Please reproduce every record, keeping each one exactly as written.

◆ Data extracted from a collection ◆
+ + + +

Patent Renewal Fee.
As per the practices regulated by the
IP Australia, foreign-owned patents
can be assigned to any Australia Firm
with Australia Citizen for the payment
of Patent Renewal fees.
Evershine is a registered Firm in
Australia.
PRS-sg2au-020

+ + + +

◆ Answer to this problem ◆
Patent Renewal Fee.
As per the practices regulated by the
IP Australia, foreign-owned patents
can be assigned to any Australia Firm
with Australia Citizen for the payment
of Patent Renewal fees.
Evershine is a registered Firm in
Australia.
PRS-sg2au-020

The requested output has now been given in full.